=== Records shown ===

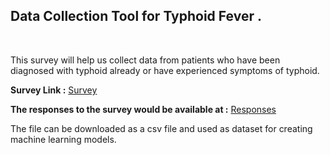 
## Data Collection Tool for Typhoid Fever .

<br>



This survey will help us collect data from patients who have been diagnosed with typhoid already or have experienced symptoms of typhoid.


**Survey Link :**  [Survey](https://vaishnavi-markunde.github.io/DataCollection/)


**The responses to the survey would be available at :** [Responses](https://docs.google.com/spreadsheets/d/1WghooUZnh1S6-_RqL6EvUoLLKJuLRA_q2jEY1_yPLac/edit#gid=0)

The file can be downloaded as a csv file and used as dataset for creating machine learning models.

===

Exercise aim:
Repeat the data exactly. Pictures should not appear.

Solved exercise:
## Data Collection Tool for Typhoid Fever .

<br>



This survey will help us collect data from patients who have been diagnosed with typhoid already or have experienced symptoms of typhoid.


**Survey Link :**  [Survey](https://vaishnavi-markunde.github.io/DataCollection/)


**The responses to the survey would be available at :** [Responses](https://docs.google.com/spreadsheets/d/1WghooUZnh1S6-_RqL6EvUoLLKJuLRA_q2jEY1_yPLac/edit#gid=0)

The file can be downloaded as a csv file and used as dataset for creating machine learning models.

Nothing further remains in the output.